Senator XENOPHON (10:08 AM) —At the outset—with an abundance of caution, given that I have not yet filed my register of senators’ interests as I have only recently been sworn in—I think it is important to disclose that, just like thousands of Australians, I am a trustee and a beneficiary of several private trusts, including a private super fund and one associated with my very small legal practice.

That said, the Tax Laws Amendment (2008 Measures No. 4) Bill 2008 has three schedules. Schedules 1 and 3 are uncontentious. However, schedule 2 has proven to be the source of some debate. Schedule 2 relates to family trusts and the way ‘family’ is defined in relation to these trusts. I note the proposed changes to that definition as outlined in schedule 2 will significantly impact on between 200,000 and 400,000 family trusts, many of which have been set up by family businesses and farming families.

I also note a comment in the Age on 21 June 2008. It was in an article by V Burrows and was titled ‘Wither wax and wane tax changes?’ It stated:

The Rudd Government has revoked changes made by the Howard government, which allowed the revenue collected by family trusts to be distributed to “lineal descendants”. That means, anyone outside the immediate family will have to pay tax of 46.5% on distributions. For those in the know, this is the most controversial change in tax law this year, a change that will affect millions of people who have family trusts attached to small businesses.
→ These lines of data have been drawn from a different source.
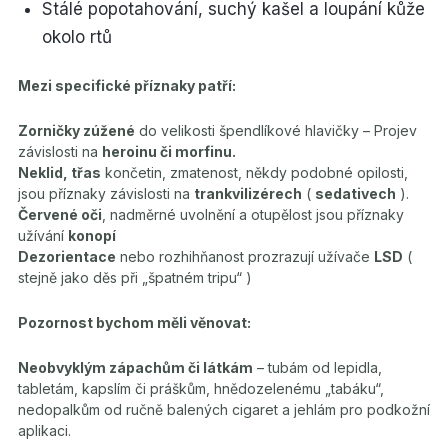
Stálé popotahování, suchý kašel a loupání kůže
okolo rtů
Mezi specifické příznaky patří:
Zorničky zúžené
do velikosti špendlíkové hlavičky – Projev
závislosti na
heroinu či morfinu.
Neklid, třas
končetin, zmatenost, někdy podobné opilosti,
jsou příznaky závislosti na
trankvilizérech
(
sedativech
).
Červené oči
, nadměrné uvolnění a otupělost jsou příznaky
užívání
konopí
Dezorientace
nebo rozhihňanost prozrazují užívače
LSD
(
stejně jako děs při „špatném tripu“ )
Pozornost bychom měli věnovat:
Neobvyklým zápachům či látkám
– tubám od lepidla,
tabletám, kapslím či práškům, hnědozelenému „tabáku“,
nedopalkům od ručně balených cigaret a jehlám pro podkožní
aplikaci.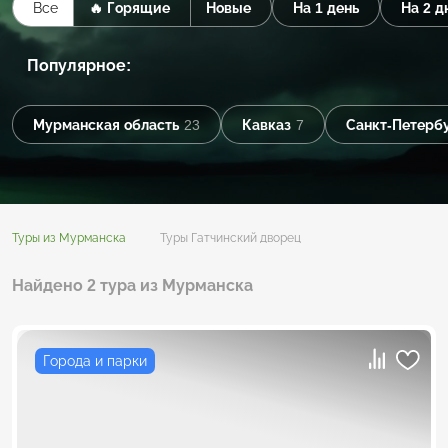
Все
🔥 Горящие
Новые
На 1 день
На 2 д
Популярное:
Мурманская область
23
Кавказ
7
Санкт-Петерб
Туры из Мурманска
Туры Гатчинский дворец
Найдено 2 тура из Мурманска
Города и парки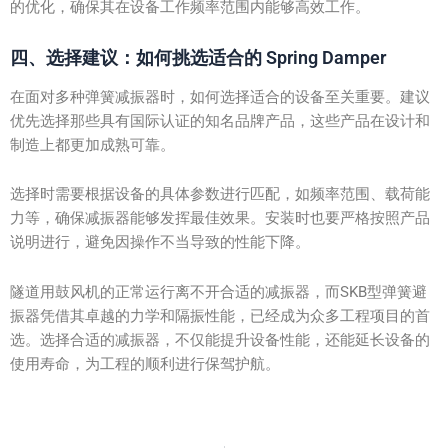
的优化，确保其在设备工作频率范围内能够高效工作。
四、选择建议：如何挑选适合的 Spring Damper
在面对多种弹簧减振器时，如何选择适合的设备至关重要。建议
优先选择那些具有国际认证的知名品牌产品，这些产品在设计和
制造上都更加成熟可靠。
选择时需要根据设备的具体参数进行匹配，如频率范围、载荷能
力等，确保减振器能够发挥最佳效果。安装时也要严格按照产品
说明进行，避免因操作不当导致的性能下降。
隧道用鼓风机的正常运行离不开合适的减振器，而SKB型弹簧避
振器凭借其卓越的力学和隔振性能，已经成为众多工程项目的首
选。选择合适的减振器，不仅能提升设备性能，还能延长设备的
使用寿命，为工程的顺利进行保驾护航。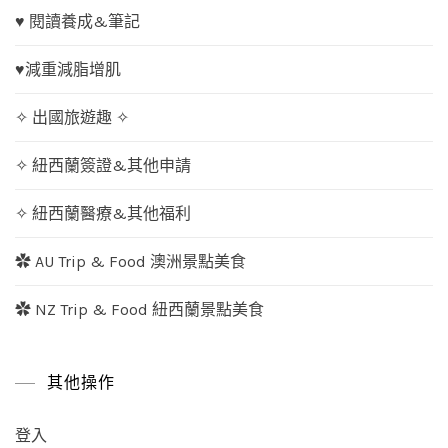
♥ 閱讀養成&筆記
♥減重減脂增肌
✧ 出國旅遊趣 ✧
✧ 紐西蘭簽證&其他申請
✧ 紐西蘭醫療&其他福利
✿ AU Trip & Food 澳洲景點美食
✿ NZ Trip & Food 紐西蘭景點美食
其他操作
登入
This new bill, by seeking to limit the definition of ‘family’ to lineal descendents—to children or grandchildren—of the test individual or the test individual’s spouse, has significant ramifications. There are a number of minor exceptions, but the thrust of schedule 2 is quite significant in its scope.

This is a significant departure from the previous definition, which allowed non lineal inclusions within a family over a period of no more than 80 years. My concern is that these changes will have a large and detrimental effect on family run businesses, small businesses and farms. It will limit the way small businesses can be structured and family farms can be run. I agree with Senator Coonan that the definition of ‘family’ has broadened in terms of contemporary society, and I think that the definition that the government is seeking to introduce is a retrograde one, given the realities of modern life. I am also concerned that many of these family businesses and family farms have already structured their affairs around the previous broader definition of family and that a redefinition may cause an unfair burden on many of them. Many will have to undertake a significant restructuring of their affairs, and some families may face the very real prospect of having to tell relatives who were previously in that they are now out.

Of course, there is the issue raised by Senator Joyce of compliance costs. It concerns me significantly that there will be compliance costs which could well be in the tens of millions of dollars in order to comply with these changes, and I note that the opposition’s position is that the revenue raised from this would be in the order of $6 million. I think the government’s position in terms of forward estimates over the next four years would be in the order of $20 million. But even on the best case scenario in terms of what the government thinks it will gain from this, I cannot see that it is worth it given the compliance costs to hundreds of thousands of small businesses. I think it is fundamentally unfair in that regard.

I have one question for the government, and it relates to the issue of the administrative costs of these changes: have they been factored in by the government? Obviously there will administrative costs if these changes to schedule 2 are passed. What has the government allowed for the compliance costs? What does the government say it will actually rake in over the next four years with these proposed changes? Having posed that question, on balance I see this as an unnecessary and fundamentally unfair change, and it will impact on the small businesses and farming families of Australia.